━━━ Records shown ━━━

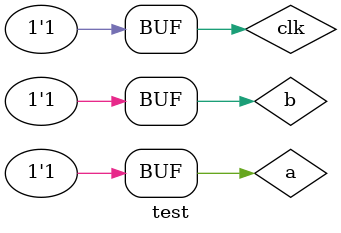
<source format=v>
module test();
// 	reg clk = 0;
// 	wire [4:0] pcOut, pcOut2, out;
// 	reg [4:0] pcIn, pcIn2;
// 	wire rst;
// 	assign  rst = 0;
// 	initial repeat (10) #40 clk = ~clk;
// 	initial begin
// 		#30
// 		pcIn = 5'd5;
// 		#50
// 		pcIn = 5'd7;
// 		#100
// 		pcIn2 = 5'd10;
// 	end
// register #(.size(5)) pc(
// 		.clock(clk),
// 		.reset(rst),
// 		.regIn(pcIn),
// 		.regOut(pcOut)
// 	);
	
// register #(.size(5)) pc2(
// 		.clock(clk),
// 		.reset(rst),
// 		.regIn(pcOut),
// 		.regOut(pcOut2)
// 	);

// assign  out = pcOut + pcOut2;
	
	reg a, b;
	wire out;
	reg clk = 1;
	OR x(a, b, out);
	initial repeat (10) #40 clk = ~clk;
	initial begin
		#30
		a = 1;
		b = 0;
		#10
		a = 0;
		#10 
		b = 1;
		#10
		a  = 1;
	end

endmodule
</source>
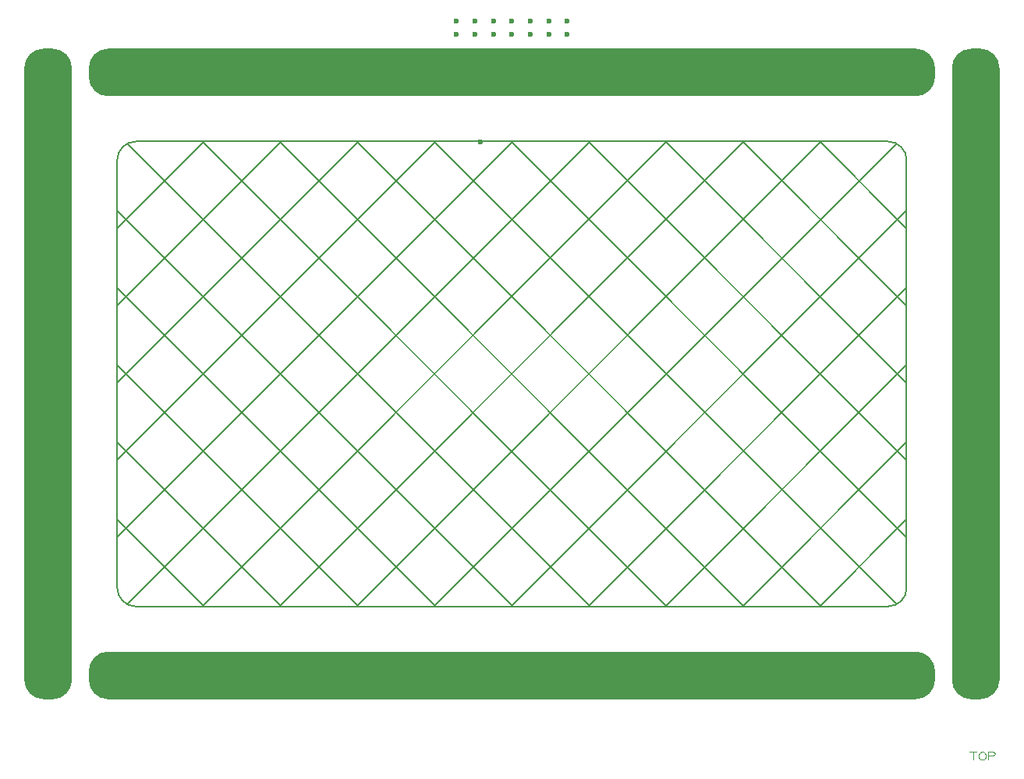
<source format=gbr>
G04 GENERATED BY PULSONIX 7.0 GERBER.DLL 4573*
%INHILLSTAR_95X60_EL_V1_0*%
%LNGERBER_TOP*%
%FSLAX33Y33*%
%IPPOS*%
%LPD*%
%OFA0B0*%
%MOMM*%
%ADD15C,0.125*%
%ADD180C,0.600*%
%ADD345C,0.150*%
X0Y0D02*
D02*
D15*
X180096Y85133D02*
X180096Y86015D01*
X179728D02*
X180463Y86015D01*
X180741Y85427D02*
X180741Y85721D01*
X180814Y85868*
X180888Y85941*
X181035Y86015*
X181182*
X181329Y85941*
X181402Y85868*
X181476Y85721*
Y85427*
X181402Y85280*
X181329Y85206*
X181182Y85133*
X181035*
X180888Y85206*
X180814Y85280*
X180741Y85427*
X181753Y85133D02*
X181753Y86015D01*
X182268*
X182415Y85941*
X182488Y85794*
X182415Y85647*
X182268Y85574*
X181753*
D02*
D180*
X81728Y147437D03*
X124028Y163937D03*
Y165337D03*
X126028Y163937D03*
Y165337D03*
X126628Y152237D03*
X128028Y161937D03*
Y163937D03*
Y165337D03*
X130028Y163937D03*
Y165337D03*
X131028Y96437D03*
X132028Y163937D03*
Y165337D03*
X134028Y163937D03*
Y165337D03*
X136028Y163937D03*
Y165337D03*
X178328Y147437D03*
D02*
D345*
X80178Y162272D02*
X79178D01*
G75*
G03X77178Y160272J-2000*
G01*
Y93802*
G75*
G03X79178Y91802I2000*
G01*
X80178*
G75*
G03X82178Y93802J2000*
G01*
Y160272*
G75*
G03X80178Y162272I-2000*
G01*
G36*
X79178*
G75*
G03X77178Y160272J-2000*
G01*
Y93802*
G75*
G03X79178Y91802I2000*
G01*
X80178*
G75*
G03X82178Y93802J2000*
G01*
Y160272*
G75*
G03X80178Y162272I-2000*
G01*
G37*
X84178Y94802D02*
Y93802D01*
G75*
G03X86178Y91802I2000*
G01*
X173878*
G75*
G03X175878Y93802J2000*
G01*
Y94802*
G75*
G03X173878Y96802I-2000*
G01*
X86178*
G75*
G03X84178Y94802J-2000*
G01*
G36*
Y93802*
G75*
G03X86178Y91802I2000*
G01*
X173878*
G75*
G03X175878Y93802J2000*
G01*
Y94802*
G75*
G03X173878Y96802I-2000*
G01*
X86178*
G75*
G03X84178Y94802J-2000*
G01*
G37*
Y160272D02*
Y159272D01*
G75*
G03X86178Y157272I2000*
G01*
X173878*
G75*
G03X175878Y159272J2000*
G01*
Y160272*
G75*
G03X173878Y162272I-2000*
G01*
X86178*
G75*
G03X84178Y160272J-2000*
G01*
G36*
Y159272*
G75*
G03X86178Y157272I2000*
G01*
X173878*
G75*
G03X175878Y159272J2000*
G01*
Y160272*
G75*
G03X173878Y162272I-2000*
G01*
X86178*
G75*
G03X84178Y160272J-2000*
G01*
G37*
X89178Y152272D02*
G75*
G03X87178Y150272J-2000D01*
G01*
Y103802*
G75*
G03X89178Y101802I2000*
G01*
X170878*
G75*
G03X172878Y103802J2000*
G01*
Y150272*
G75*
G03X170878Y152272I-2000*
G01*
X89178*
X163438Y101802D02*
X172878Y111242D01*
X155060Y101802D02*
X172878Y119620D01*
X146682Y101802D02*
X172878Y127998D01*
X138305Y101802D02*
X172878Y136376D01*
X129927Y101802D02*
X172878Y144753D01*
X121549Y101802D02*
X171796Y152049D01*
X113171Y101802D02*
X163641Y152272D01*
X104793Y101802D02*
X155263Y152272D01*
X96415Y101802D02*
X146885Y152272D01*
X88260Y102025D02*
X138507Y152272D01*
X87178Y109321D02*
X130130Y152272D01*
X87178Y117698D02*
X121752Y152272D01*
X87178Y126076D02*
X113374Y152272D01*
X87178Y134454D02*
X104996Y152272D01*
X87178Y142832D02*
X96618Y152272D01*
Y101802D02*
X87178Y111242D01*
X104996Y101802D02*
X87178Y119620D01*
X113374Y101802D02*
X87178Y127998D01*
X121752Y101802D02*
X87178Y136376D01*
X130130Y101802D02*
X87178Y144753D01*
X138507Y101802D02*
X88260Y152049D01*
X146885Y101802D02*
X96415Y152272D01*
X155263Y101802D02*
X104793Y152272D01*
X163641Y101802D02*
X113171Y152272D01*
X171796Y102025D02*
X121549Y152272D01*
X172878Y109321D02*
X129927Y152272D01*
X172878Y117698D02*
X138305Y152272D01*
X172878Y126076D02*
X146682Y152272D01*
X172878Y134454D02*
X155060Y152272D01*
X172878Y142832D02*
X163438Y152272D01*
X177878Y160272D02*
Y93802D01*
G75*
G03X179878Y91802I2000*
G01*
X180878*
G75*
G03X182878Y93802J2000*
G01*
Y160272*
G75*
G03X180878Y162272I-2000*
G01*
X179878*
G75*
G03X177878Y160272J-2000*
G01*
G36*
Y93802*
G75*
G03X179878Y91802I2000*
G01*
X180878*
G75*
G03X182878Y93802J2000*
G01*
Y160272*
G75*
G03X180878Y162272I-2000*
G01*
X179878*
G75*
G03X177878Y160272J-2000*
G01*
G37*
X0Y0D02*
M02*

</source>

━━━
━━━ Records shown ━━━

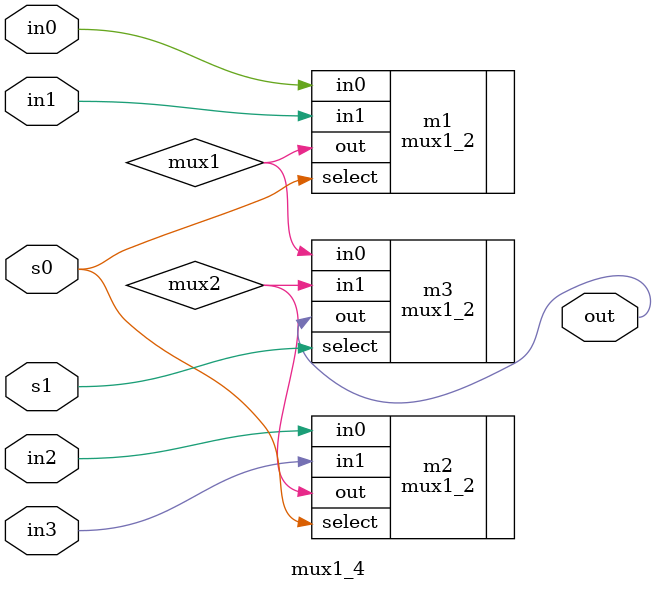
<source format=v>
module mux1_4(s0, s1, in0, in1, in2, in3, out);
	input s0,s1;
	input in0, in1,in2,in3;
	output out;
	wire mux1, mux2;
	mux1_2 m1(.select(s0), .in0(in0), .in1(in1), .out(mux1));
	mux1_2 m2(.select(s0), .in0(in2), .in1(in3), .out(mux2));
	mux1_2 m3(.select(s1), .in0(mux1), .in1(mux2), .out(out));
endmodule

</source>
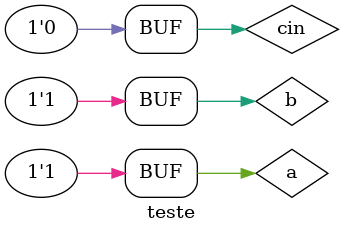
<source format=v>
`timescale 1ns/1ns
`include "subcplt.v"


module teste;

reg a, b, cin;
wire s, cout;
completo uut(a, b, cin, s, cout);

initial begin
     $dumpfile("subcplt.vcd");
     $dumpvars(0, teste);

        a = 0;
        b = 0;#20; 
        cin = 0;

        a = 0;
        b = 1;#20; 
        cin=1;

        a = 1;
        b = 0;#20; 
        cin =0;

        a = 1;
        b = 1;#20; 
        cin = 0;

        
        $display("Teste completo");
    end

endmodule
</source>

━━━
━━━ Records shown ━━━

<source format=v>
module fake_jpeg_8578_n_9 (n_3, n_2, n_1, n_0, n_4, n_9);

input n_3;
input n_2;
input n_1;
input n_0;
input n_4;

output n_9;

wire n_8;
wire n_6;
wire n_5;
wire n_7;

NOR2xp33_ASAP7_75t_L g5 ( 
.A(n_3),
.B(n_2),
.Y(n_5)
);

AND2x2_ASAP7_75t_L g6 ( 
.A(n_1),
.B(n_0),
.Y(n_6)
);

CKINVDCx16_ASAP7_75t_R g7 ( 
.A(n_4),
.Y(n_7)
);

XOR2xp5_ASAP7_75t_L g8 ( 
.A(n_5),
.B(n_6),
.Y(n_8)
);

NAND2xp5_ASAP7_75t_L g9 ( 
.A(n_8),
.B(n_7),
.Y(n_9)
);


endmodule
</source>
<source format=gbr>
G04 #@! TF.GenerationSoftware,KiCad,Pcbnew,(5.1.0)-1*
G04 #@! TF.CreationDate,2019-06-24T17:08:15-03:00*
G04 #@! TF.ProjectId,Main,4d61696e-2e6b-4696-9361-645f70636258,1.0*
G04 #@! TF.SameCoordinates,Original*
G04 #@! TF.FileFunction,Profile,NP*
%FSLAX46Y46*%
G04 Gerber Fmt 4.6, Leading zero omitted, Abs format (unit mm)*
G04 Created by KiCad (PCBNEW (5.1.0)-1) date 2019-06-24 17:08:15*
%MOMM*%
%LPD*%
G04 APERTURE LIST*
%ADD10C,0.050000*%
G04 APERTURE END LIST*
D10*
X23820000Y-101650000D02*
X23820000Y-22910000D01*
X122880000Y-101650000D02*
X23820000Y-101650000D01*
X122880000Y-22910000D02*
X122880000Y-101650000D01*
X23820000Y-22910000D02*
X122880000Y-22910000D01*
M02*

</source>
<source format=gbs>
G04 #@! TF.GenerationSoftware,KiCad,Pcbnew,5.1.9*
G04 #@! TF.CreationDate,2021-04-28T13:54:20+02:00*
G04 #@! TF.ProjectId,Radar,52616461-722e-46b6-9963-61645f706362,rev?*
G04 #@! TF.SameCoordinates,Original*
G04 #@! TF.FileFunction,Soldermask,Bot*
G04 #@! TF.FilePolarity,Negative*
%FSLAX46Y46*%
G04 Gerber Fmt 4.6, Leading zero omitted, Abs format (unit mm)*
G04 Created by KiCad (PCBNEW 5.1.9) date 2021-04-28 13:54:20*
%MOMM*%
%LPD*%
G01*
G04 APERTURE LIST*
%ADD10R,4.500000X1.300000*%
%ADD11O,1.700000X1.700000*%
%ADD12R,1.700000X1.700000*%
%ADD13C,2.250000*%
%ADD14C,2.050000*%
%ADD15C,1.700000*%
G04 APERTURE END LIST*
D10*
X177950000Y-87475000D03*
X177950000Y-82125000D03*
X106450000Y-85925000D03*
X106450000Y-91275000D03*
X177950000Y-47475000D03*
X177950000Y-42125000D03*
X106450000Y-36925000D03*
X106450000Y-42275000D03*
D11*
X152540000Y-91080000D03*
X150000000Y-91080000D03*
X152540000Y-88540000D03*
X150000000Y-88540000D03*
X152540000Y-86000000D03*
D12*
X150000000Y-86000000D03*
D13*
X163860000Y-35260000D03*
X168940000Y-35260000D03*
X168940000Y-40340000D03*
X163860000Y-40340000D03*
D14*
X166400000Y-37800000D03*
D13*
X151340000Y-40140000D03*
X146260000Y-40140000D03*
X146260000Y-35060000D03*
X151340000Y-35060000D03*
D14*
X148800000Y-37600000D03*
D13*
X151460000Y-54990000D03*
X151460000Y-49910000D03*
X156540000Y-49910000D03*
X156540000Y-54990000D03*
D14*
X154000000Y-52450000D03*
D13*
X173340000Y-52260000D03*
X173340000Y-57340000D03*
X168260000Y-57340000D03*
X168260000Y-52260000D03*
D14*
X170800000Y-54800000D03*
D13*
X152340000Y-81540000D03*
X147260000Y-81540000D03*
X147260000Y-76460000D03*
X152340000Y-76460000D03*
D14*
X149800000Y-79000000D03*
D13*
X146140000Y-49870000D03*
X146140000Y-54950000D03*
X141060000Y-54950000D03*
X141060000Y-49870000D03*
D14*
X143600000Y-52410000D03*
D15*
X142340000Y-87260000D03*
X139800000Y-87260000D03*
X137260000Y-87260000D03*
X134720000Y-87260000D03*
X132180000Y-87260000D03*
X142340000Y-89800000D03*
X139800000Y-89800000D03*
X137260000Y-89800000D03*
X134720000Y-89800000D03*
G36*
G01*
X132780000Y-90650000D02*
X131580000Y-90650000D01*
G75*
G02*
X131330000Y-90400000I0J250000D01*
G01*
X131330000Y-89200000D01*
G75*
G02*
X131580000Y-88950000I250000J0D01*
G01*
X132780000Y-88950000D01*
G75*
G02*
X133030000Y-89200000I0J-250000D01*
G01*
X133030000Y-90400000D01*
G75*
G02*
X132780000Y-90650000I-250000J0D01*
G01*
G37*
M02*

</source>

━━━

What the exercise asks:
Look for the word "subcplt". Copy out every line of the data that has it.

The answer:
`include "subcplt.v"
     $dumpfile("subcplt.vcd");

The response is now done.